Triste quadro. Minha vida. Pobre vida.
Eu, tão grande, “doente”, a pé, só,
por caminhos, tristes, sem tectos,
caminhando sobre folhas, secas,
esperanças fugidias … sou eu! Sou eu!
Um ser obsoleto! Alguém que sobra!
E é noite, cerrada – madrugada, infeliz.
Só eu e nada, Évora e a minha solidão.
Eu, meu coração, Évora e este “chão”...
E piso a noite, passo,
num passar que pisa a solidão.
E piso a vida, vou,
num ir que parece ser em vão!
Mas vou … E nunca, nunca aprendi a existir!

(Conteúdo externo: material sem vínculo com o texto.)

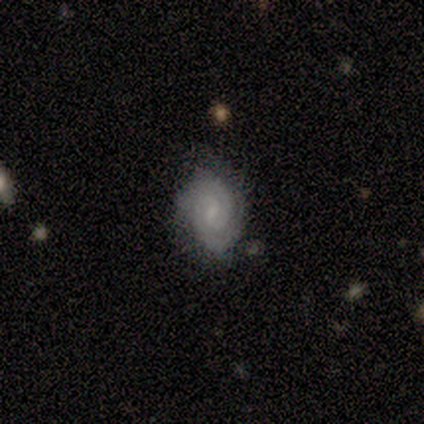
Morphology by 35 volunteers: A featured or disk galaxy (66%) with a weak bar (61%), 2 (50%) tight (64%) spiral arms (96%) and a small central bulge (61%). Merging: none (67%).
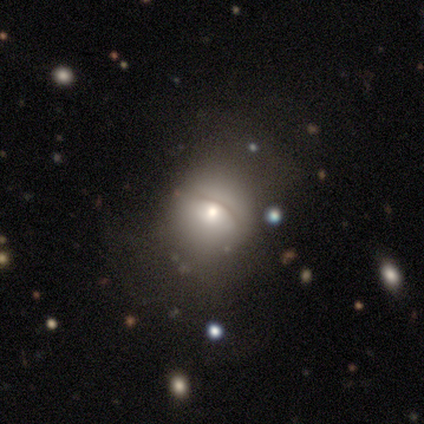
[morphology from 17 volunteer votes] This appears to be a smooth galaxy with no disk features (53%) that is round (67%). Merging: none (47%).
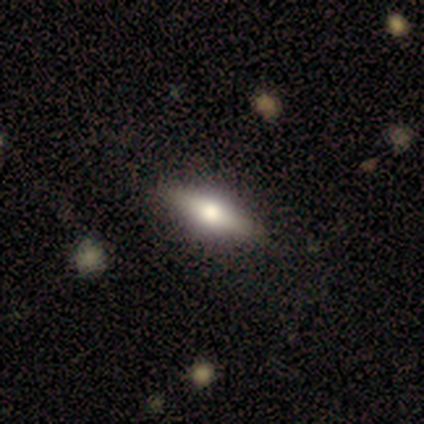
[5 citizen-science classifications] Q: Smooth or featured?
A: smooth (100%)
Q: How rounded?
A: in between (60%); runner-up: cigar-shaped (40%)
Q: Merging?
A: none (100%)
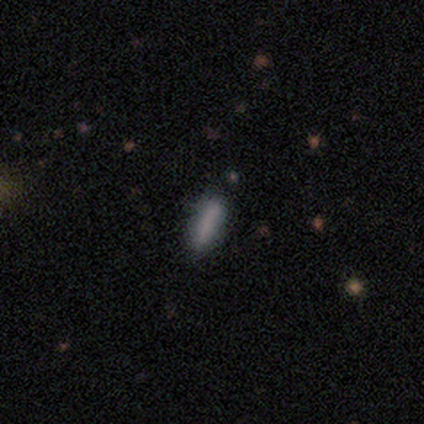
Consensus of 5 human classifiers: Smooth or featured? smooth (100%)
How rounded? cigar-shaped (80%)
Merging? none (100%)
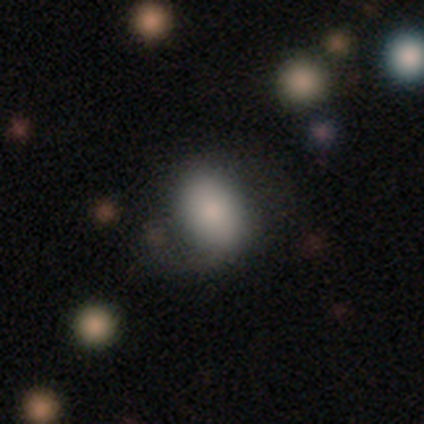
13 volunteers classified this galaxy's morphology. A smooth galaxy with no disk features (92%) that is in between round and cigar-shaped (67%). Merging: none (54%).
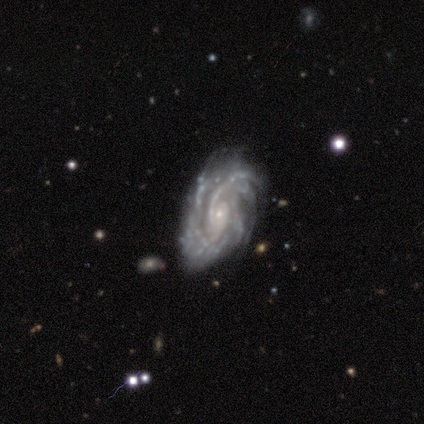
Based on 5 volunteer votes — This appears to be a featured or disk galaxy (100%) with no bar (80%), more than 4 (40%) tight (60%) spiral arms (100%) and a small central bulge (100%). Merging: minor disturbance (60%).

Esta dor de fora fáz-me exacto por dentro! Só ela!
E isso que vos importa?! Nada! Digam-no!
Das mãos de Deus o aceito, de vós o aceitarei,
sem reservas ou lamentos,
que tudo tem seu jeito! Terá?!
Quem sabe?! Tenho que ir …
se o quero saber, terei que ir …
deixando p'lo caminho os “corpos” de toda gente.
E dói-me o meu destino …
Não posso esperar por ninguém!
Pois não posso estar morto quando a morte vier!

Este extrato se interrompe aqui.